Hi guys, I’m new to TVM and I was trying to test the performance of a single operator on NVGPU. So far I found the doc about how to test model benchmark(https://github.com/apache/incubator-tvm/blob/main/apps/benchmark/README.md). And the doc about [Tuning High Performance Convolution on NVIDIA GPUs] (https://tvm.apache.org/docs/tutorials/autotvm/tune_conv2d_cuda.html). But neither of them satisfies my needs. What I want is to test the single op performance instead of testing a whole model nor self-defining an operator and tune it. Can anybody tell me how to do this?

Hello @haozech. There are two ways you can go about benchmarking a single operator. You can either 1. benchmark a specific implementation of the operator or 2. benchmark all implementations of the operator.

For 1, follow the Tuning High Performance Convolution on NVIDIA GPUs tutorial, but skip section 1. In section two, replace "tutorial/conv2d_no_batching" in task = autotvm.task.create("tutorial/conv2d_no_batching", args=(N, H, W, CO, CI, KH, KW, strides, padding), target="cuda") with the name of the implementation you want to benchmark. You can find the name of the implementation by greping the codebase for @autotvm.register_topi_compute. You’ll also have to modify the inputs to they match what the function is expecting. Furthermore, you’ll have to change conv2d_no_batching and conv2d_nchw_python in the last code block with the correct function names (these should be the name of the function annotated with @autotvm.register_topi_compute).

For 2, follow the Auto-tuning a convolutional network for NVIDIA GPU tutorial. Replace get_network with a function that returns a relay function with a single operator like so:

x = relay.Var("x", tvm.relay.TensorType([40, 40]))
y = relay.Var("y", tvm.relay.TensorType([40, 40]))
mod = relay.Function(
    [x, y],
    relay.my_function(x, y)
)
1 Like

Thank you for your reply!

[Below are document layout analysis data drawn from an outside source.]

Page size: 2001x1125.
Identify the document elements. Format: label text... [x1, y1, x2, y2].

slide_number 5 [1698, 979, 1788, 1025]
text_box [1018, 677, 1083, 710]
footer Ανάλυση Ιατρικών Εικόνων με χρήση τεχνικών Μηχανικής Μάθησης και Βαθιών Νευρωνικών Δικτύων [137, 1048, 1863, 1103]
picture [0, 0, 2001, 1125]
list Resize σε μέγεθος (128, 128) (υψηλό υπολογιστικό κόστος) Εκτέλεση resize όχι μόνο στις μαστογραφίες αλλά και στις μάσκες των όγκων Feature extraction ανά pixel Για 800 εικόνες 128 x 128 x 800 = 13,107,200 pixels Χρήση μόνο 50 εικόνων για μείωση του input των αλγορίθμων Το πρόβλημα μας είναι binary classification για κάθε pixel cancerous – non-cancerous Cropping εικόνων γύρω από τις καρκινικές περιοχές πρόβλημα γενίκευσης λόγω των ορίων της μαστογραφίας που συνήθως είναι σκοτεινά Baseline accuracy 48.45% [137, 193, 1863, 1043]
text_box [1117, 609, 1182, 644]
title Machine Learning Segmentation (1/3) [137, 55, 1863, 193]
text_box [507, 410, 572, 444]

It’s really helpful. Well, I found that in Tuning High Performance Convolution on NVIDIA GPUs , the step 2 will do tuning and find the best config. Is there any way to skip tuning and just test the default config’s performance?

By the way, for 2, the function should return 4 values:mod, params, input_shape, output_shape. But I didn’t see the params in the code?

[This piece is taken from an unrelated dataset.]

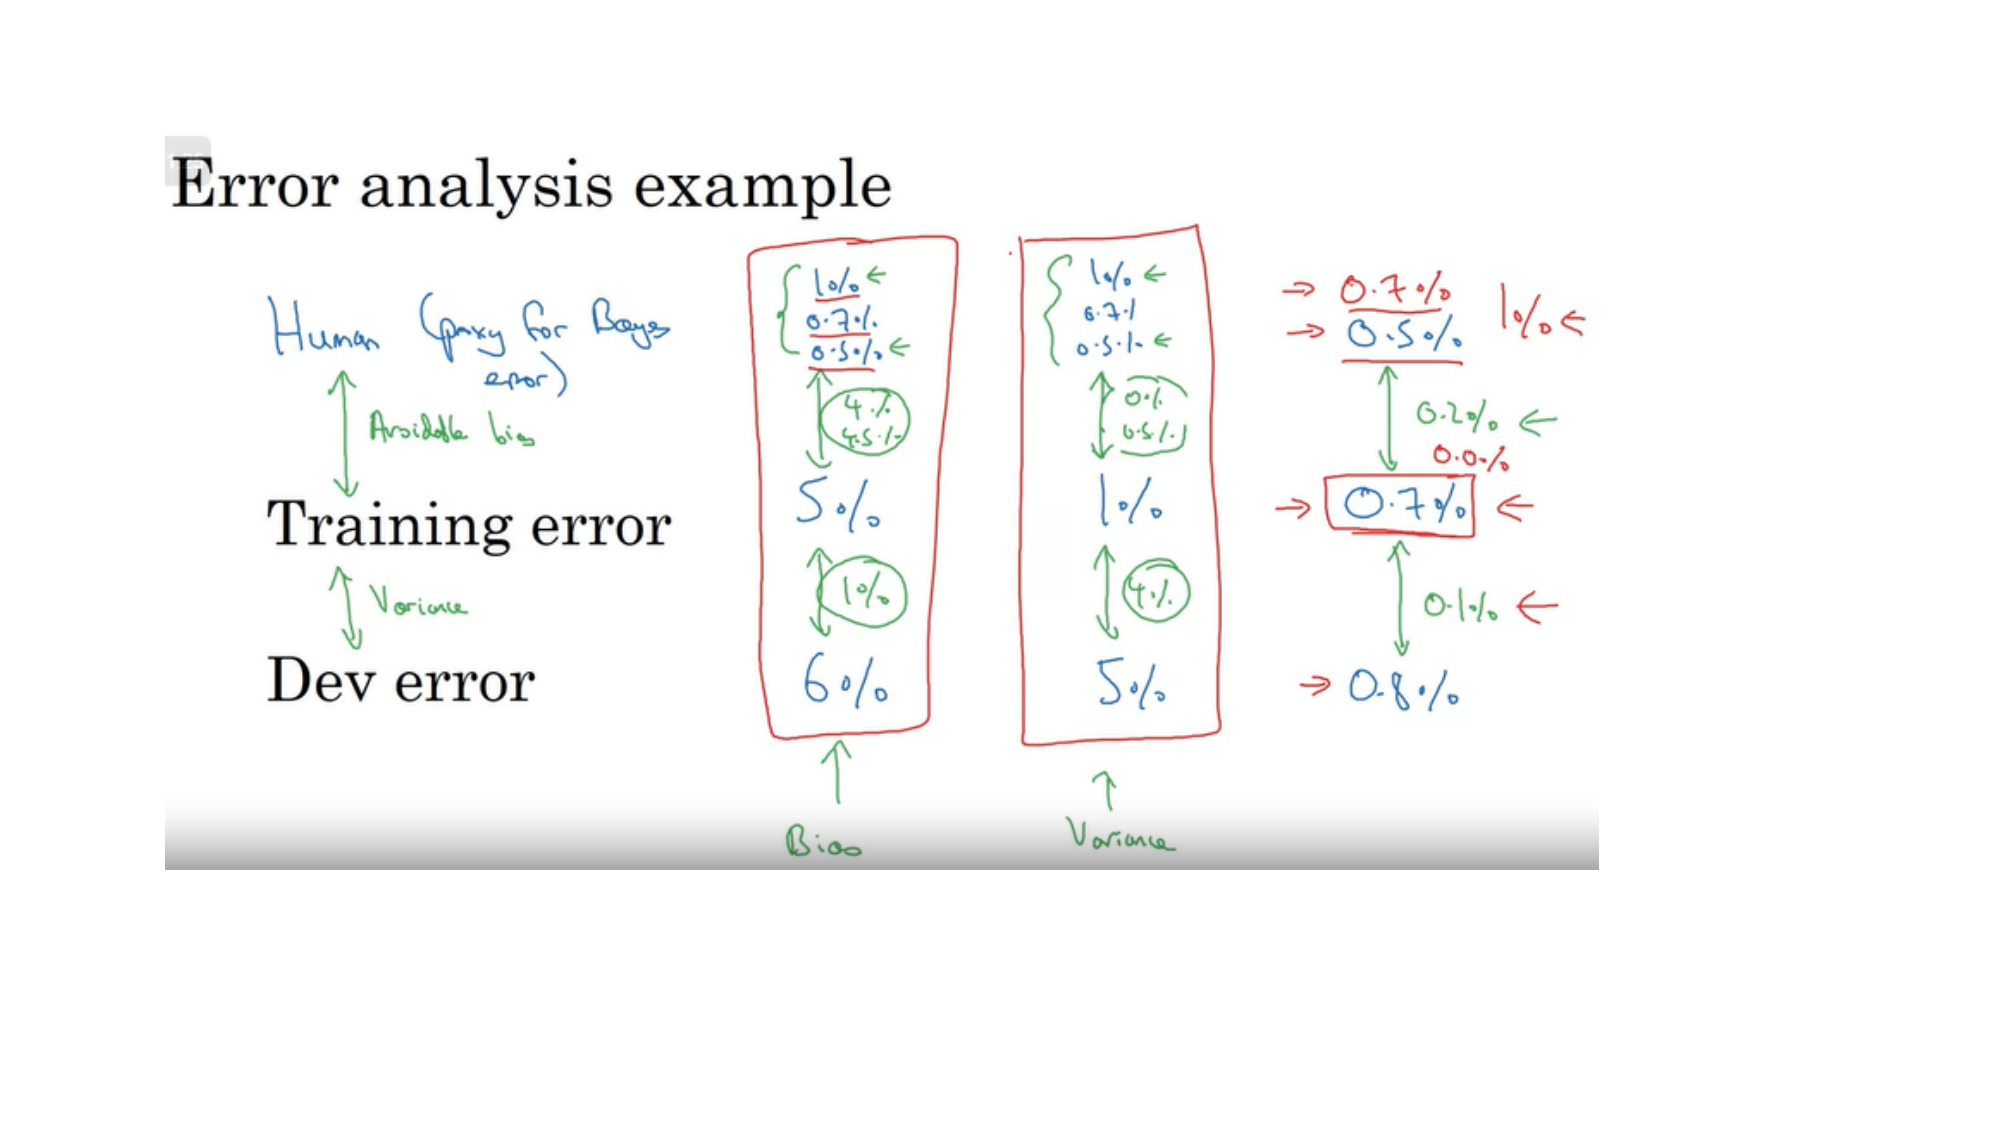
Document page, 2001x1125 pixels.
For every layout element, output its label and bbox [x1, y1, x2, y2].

picture [165, 126, 1599, 870]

x = relay.Var("x", tvm.relay.TensorType([40, 40]))
y = relay.Var("y", tvm.relay.TensorType([40, 40]))
mod = relay.Function(
    [x, y],
    relay.my_function(x, y)
)

To test without a config, remove the autotvm.apply_history_best with statement.

params is a dictionary mapping from the name of a weight to the actual values of the weight. In this case, you have no weights, so it is just the empty dictionary.

Problem solved. Thank you!